Urodzony w Nanango Darcy zdaje sobie jednak sprawę z tego, że na walkę w żużlowej elicie jest dla niego jeszcze za wcześnie. - Jeśli mam być szczery, to na razie nie myślę o Grand Prix i skupiam się na zdobywaniu cennego doświadczenia. Awans do cyklu będzie moim celem w sezonie 2012, a teraz chcę jak najwięcej jeździć i czerpać z tego maksimum radości - powiedział Ward.
W zakończonych w sobotę IM Australii 17-latek okazał się gorszy jedynie od swoich dwóch starszych kolegów - Chrisa Holdera oraz Troya Batchelora. - Uważam, że trzecie miejsce jest całkiem niezłe, ponieważ to były trudne mistrzostwa. Jazda w Australii jest również bardzo pomocna w kontekście rozpoczynającego się wkrótce sezonu na Wyspach. Bez tego trudno byłoby mi utrzymać wysoką formę - dodał zawodnik Unibaksu Toruń oraz Poole Pirates.

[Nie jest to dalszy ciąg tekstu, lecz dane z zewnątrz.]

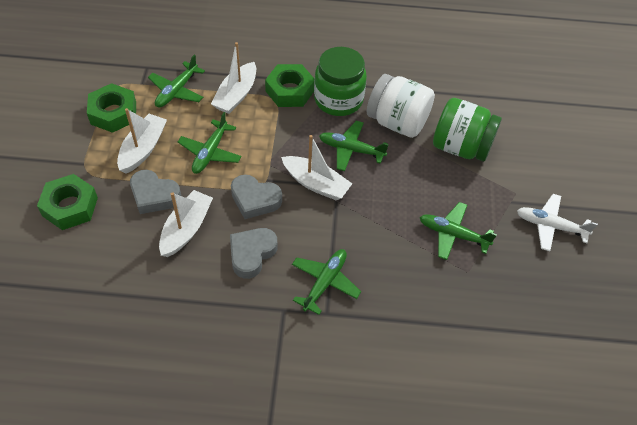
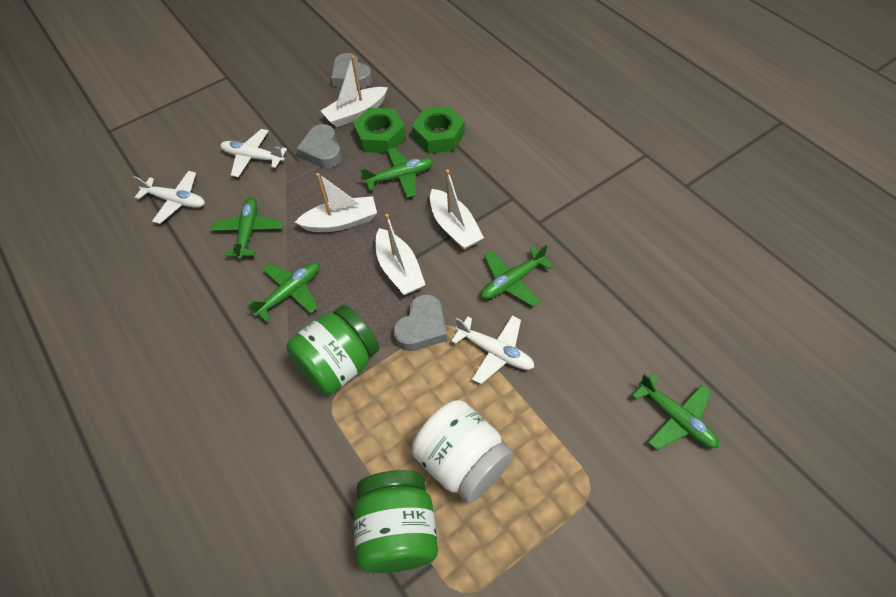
green nut: 3 -> 2
white plane: 1 -> 3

Sezon 2009 był niezwykle udany dla Australijczyków. Oprócz triumfu Warda w IMŚJ mogą się oni pochwalić także złotym medalem Jasona Crumpa w seniorskim czempionacie oraz 2. miejscem reprezentacji w Drużynowym Pucharze Świata. - Cieszę się, że wśród juniorów udało mi się pokonać wszystkich konkurentów. Ludzie zagadywali mnie pomiędzy kolejnymi rundami mistrzostw i poklepywali po plecach mówiąc, że wykonałem kawał dobrej roboty. Miałem doskonałe wsparcie i to był po prostu niesamowity rok - zakończył Darcy.
Przypomnijmy, że 17-latek już 16 stycznia weźmie udział w kolejnych zawodach w swojej ojczyźnie. Na torze w Mildurze rozegrane zostaną bowiem IM Australii do lat 21, w których będzie on głównym faworytem do zwycięstwa.